Your objective: Please return all of the data exactly as written.
[Opening Source material section]
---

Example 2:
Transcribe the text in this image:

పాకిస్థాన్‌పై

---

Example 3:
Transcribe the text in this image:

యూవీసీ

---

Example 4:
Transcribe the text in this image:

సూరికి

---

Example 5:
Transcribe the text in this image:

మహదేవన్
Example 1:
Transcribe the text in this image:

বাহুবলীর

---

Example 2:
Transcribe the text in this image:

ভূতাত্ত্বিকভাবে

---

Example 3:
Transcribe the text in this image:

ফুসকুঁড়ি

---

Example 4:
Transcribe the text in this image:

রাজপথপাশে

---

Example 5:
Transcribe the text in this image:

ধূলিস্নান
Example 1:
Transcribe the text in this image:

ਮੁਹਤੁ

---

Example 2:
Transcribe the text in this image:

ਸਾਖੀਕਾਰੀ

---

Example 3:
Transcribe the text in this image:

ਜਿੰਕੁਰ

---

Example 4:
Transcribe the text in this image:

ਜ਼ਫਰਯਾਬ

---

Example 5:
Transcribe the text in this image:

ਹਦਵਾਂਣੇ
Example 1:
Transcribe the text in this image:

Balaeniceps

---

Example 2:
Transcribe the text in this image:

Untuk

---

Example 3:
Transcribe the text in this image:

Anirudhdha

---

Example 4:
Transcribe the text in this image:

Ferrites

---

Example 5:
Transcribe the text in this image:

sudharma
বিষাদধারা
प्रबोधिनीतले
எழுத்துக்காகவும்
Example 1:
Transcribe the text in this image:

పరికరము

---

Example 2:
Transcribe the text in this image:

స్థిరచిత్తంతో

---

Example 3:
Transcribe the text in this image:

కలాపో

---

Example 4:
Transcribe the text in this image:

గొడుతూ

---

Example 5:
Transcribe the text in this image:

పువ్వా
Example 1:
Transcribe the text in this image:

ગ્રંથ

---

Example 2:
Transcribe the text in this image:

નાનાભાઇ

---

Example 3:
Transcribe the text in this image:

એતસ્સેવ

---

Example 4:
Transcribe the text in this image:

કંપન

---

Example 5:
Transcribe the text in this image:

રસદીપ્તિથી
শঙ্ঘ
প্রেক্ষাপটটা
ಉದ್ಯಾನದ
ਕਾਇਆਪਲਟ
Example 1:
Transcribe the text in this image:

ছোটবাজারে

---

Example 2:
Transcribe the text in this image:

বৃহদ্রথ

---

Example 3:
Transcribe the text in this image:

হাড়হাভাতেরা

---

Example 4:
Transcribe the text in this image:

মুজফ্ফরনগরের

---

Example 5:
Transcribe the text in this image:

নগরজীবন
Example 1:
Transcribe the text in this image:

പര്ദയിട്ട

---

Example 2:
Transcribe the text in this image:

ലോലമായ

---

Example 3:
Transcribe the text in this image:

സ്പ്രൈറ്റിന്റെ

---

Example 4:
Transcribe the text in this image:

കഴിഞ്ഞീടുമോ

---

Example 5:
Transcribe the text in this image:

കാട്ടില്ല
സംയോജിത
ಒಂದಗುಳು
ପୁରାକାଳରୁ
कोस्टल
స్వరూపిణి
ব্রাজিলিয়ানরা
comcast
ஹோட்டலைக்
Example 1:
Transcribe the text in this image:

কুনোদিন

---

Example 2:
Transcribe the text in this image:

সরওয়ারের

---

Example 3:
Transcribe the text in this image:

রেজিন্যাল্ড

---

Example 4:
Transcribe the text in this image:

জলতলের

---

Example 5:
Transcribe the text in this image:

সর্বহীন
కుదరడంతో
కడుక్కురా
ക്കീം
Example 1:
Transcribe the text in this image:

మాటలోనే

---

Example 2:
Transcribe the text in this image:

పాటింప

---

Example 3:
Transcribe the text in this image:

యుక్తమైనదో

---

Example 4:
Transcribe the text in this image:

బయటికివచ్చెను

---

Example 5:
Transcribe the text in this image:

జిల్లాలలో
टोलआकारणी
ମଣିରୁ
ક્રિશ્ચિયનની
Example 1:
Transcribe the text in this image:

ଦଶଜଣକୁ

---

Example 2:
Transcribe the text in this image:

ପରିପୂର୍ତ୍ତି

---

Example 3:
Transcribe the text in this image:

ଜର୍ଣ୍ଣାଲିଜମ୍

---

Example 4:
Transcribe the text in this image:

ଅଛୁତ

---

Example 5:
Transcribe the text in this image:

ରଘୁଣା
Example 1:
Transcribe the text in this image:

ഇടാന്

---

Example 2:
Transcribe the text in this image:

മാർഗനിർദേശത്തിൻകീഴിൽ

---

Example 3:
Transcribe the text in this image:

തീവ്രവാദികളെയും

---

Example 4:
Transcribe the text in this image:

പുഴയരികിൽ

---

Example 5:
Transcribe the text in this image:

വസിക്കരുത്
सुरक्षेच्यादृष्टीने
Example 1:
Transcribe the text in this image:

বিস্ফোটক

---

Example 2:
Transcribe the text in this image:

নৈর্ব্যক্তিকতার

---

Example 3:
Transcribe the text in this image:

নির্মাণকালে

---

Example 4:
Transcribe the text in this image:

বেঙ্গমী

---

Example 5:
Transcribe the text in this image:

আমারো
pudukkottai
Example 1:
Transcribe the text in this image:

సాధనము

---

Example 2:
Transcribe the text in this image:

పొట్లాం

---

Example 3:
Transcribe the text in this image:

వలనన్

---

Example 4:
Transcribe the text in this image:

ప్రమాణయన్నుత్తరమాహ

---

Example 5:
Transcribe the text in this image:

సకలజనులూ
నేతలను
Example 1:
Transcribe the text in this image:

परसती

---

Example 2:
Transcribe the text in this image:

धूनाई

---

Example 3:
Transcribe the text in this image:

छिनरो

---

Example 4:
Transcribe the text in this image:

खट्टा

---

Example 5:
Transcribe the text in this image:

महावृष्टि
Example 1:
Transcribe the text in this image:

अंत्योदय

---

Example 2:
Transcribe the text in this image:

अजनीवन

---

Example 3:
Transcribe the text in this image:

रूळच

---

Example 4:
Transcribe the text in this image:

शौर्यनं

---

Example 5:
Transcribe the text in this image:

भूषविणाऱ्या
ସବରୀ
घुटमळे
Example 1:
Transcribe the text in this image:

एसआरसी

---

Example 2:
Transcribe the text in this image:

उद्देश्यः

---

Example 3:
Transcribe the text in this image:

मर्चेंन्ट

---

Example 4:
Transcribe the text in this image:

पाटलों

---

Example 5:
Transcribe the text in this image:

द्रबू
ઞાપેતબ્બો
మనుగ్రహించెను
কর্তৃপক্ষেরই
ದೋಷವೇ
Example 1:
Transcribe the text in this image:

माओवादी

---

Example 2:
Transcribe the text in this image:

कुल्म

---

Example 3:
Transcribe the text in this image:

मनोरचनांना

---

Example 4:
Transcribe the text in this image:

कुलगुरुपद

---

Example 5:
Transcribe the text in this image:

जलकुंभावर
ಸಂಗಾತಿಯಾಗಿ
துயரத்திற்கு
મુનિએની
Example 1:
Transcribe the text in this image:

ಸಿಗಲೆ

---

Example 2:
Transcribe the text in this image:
[Closing Source material section]
Written response:
---

Example 2:
Transcribe the text in this image:

పాకిస్థాన్‌పై

---

Example 3:
Transcribe the text in this image:

యూవీసీ

---

Example 4:
Transcribe the text in this image:

సూరికి

---

Example 5:
Transcribe the text in this image:

మహదేవన్
Example 1:
Transcribe the text in this image:

বাহুবলীর

---

Example 2:
Transcribe the text in this image:

ভূতাত্ত্বিকভাবে

---

Example 3:
Transcribe the text in this image:

ফুসকুঁড়ি

---

Example 4:
Transcribe the text in this image:

রাজপথপাশে

---

Example 5:
Transcribe the text in this image:

ধূলিস্নান
Example 1:
Transcribe the text in this image:

ਮੁਹਤੁ

---

Example 2:
Transcribe the text in this image:

ਸਾਖੀਕਾਰੀ

---

Example 3:
Transcribe the text in this image:

ਜਿੰਕੁਰ

---

Example 4:
Transcribe the text in this image:

ਜ਼ਫਰਯਾਬ

---

Example 5:
Transcribe the text in this image:

ਹਦਵਾਂਣੇ
Example 1:
Transcribe the text in this image:

Balaeniceps

---

Example 2:
Transcribe the text in this image:

Untuk

---

Example 3:
Transcribe the text in this image:

Anirudhdha

---

Example 4:
Transcribe the text in this image:

Ferrites

---

Example 5:
Transcribe the text in this image:

sudharma
বিষাদধারা
प्रबोधिनीतले
எழுத்துக்காகவும்
Example 1:
Transcribe the text in this image:

పరికరము

---

Example 2:
Transcribe the text in this image:

స్థిరచిత్తంతో

---

Example 3:
Transcribe the text in this image:

కలాపో

---

Example 4:
Transcribe the text in this image:

గొడుతూ

---

Example 5:
Transcribe the text in this image:

పువ్వా
Example 1:
Transcribe the text in this image:

ગ્રંથ

---

Example 2:
Transcribe the text in this image:

નાનાભાઇ

---

Example 3:
Transcribe the text in this image:

એતસ્સેવ

---

Example 4:
Transcribe the text in this image:

કંપન

---

Example 5:
Transcribe the text in this image:

રસદીપ્તિથી
শঙ্ঘ
প্রেক্ষাপটটা
ಉದ್ಯಾನದ
ਕਾਇਆਪਲਟ
Example 1:
Transcribe the text in this image:

ছোটবাজারে

---

Example 2:
Transcribe the text in this image:

বৃহদ্রথ

---

Example 3:
Transcribe the text in this image:

হাড়হাভাতেরা

---

Example 4:
Transcribe the text in this image:

মুজফ্ফরনগরের

---

Example 5:
Transcribe the text in this image:

নগরজীবন
Example 1:
Transcribe the text in this image:

പര്ദയിട്ട

---

Example 2:
Transcribe the text in this image:

ലോലമായ

---

Example 3:
Transcribe the text in this image:

സ്പ്രൈറ്റിന്റെ

---

Example 4:
Transcribe the text in this image:

കഴിഞ്ഞീടുമോ

---

Example 5:
Transcribe the text in this image:

കാട്ടില്ല
സംയോജിത
ಒಂದಗುಳು
ପୁରାକାଳରୁ
कोस्टल
స్వరూపిణి
ব্রাজিলিয়ানরা
comcast
ஹோட்டலைக்
Example 1:
Transcribe the text in this image:

কুনোদিন

---

Example 2:
Transcribe the text in this image:

সরওয়ারের

---

Example 3:
Transcribe the text in this image:

রেজিন্যাল্ড

---

Example 4:
Transcribe the text in this image:

জলতলের

---

Example 5:
Transcribe the text in this image:

সর্বহীন
కుదరడంతో
కడుక్కురా
ക്കീം
Example 1:
Transcribe the text in this image:

మాటలోనే

---

Example 2:
Transcribe the text in this image:

పాటింప

---

Example 3:
Transcribe the text in this image:

యుక్తమైనదో

---

Example 4:
Transcribe the text in this image:

బయటికివచ్చెను

---

Example 5:
Transcribe the text in this image:

జిల్లాలలో
टोलआकारणी
ମଣିରୁ
ક્રિશ્ચિયનની
Example 1:
Transcribe the text in this image:

ଦଶଜଣକୁ

---

Example 2:
Transcribe the text in this image:

ପରିପୂର୍ତ୍ତି

---

Example 3:
Transcribe the text in this image:

ଜର୍ଣ୍ଣାଲିଜମ୍

---

Example 4:
Transcribe the text in this image:

ଅଛୁତ

---

Example 5:
Transcribe the text in this image:

ରଘୁଣା
Example 1:
Transcribe the text in this image:

ഇടാന്

---

Example 2:
Transcribe the text in this image:

മാർഗനിർദേശത്തിൻകീഴിൽ

---

Example 3:
Transcribe the text in this image:

തീവ്രവാദികളെയും

---

Example 4:
Transcribe the text in this image:

പുഴയരികിൽ

---

Example 5:
Transcribe the text in this image:

വസിക്കരുത്
सुरक्षेच्यादृष्टीने
Example 1:
Transcribe the text in this image:

বিস্ফোটক

---

Example 2:
Transcribe the text in this image:

নৈর্ব্যক্তিকতার

---

Example 3:
Transcribe the text in this image:

নির্মাণকালে

---

Example 4:
Transcribe the text in this image:

বেঙ্গমী

---

Example 5:
Transcribe the text in this image:

আমারো
pudukkottai
Example 1:
Transcribe the text in this image:

సాధనము

---

Example 2:
Transcribe the text in this image:

పొట్లాం

---

Example 3:
Transcribe the text in this image:

వలనన్

---

Example 4:
Transcribe the text in this image:

ప్రమాణయన్నుత్తరమాహ

---

Example 5:
Transcribe the text in this image:

సకలజనులూ
నేతలను
Example 1:
Transcribe the text in this image:

परसती

---

Example 2:
Transcribe the text in this image:

धूनाई

---

Example 3:
Transcribe the text in this image:

छिनरो

---

Example 4:
Transcribe the text in this image:

खट्टा

---

Example 5:
Transcribe the text in this image:

महावृष्टि
Example 1:
Transcribe the text in this image:

अंत्योदय

---

Example 2:
Transcribe the text in this image:

अजनीवन

---

Example 3:
Transcribe the text in this image:

रूळच

---

Example 4:
Transcribe the text in this image:

शौर्यनं

---

Example 5:
Transcribe the text in this image:

भूषविणाऱ्या
ସବରୀ
घुटमळे
Example 1:
Transcribe the text in this image:

एसआरसी

---

Example 2:
Transcribe the text in this image:

उद्देश्यः

---

Example 3:
Transcribe the text in this image:

मर्चेंन्ट

---

Example 4:
Transcribe the text in this image:

पाटलों

---

Example 5:
Transcribe the text in this image:

द्रबू
ઞાપેતબ્બો
మనుగ్రహించెను
কর্তৃপক্ষেরই
ದೋಷವೇ
Example 1:
Transcribe the text in this image:

माओवादी

---

Example 2:
Transcribe the text in this image:

कुल्म

---

Example 3:
Transcribe the text in this image:

मनोरचनांना

---

Example 4:
Transcribe the text in this image:

कुलगुरुपद

---

Example 5:
Transcribe the text in this image:

जलकुंभावर
ಸಂಗಾತಿಯಾಗಿ
துயரத்திற்கு
મુનિએની
Example 1:
Transcribe the text in this image:

ಸಿಗಲೆ

---

Example 2:
Transcribe the text in this image:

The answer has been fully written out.